### Exercise description
Please transcribe the lines below exactly, and leave every image behind.

### Provided records

-------

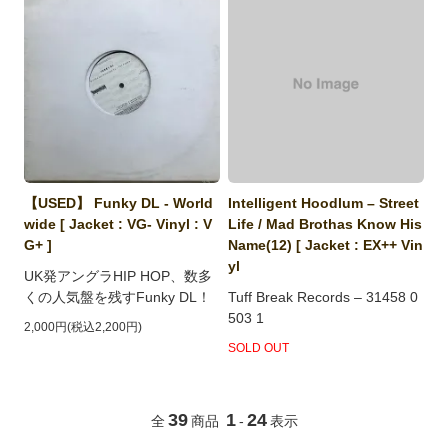
【USED】 Funky DL - World
Intelligent Hoodlum ‎– Street
wide [ Jacket : VG- Vinyl : V
Life / Mad Brothas Know His
G+ ]
Name(12) [ Jacket : EX++ Vin
yl
UK発アングラHIP HOP、数多
くの人気盤を残すFunky DL！
Tuff Break Records ‎– 31458 0
503 1
2,000円(税込2,200円)
SOLD OUT
39
1
24
全
商品
-
表示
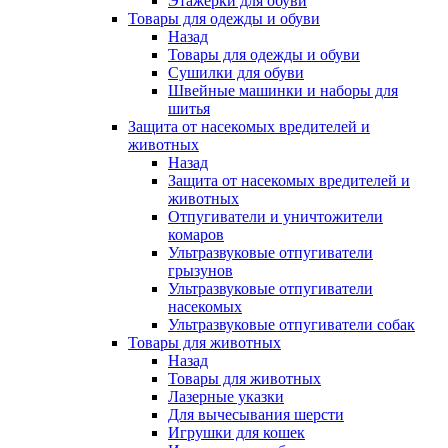
Этажерки для обуви
Товары для одежды и обуви
Назад
Товары для одежды и обуви
Сушилки для обуви
Швейные машинки и наборы для
шитья
Защита от насекомых вредителей и
животных
Назад
Защита от насекомых вредителей и
животных
Отпугиватели и уничтожители
комаров
Ультразвуковые отпугиватели
грызунов
Ультразвуковые отпугиватели
насекомых
Ультразвуковые отпугиватели собак
Товары для животных
Назад
Товары для животных
Лазерные указки
Для вычесывания шерсти
Игрушки для кошек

-------

### Result for this exercise
【USED】 Funky DL - World
Intelligent Hoodlum ‎– Street
wide [ Jacket : VG- Vinyl : V
Life / Mad Brothas Know His
G+ ]
Name(12) [ Jacket : EX++ Vin
yl
UK発アングラHIP HOP、数多
くの人気盤を残すFunky DL！
Tuff Break Records ‎– 31458 0
503 1
2,000円(税込2,200円)
SOLD OUT
39
1
24
全
商品
-
表示
Этажерки для обуви
Товары для одежды и обуви
Назад
Товары для одежды и обуви
Сушилки для обуви
Швейные машинки и наборы для
шитья
Защита от насекомых вредителей и
животных
Назад
Защита от насекомых вредителей и
животных
Отпугиватели и уничтожители
комаров
Ультразвуковые отпугиватели
грызунов
Ультразвуковые отпугиватели
насекомых
Ультразвуковые отпугиватели собак
Товары для животных
Назад
Товары для животных
Лазерные указки
Для вычесывания шерсти
Игрушки для кошек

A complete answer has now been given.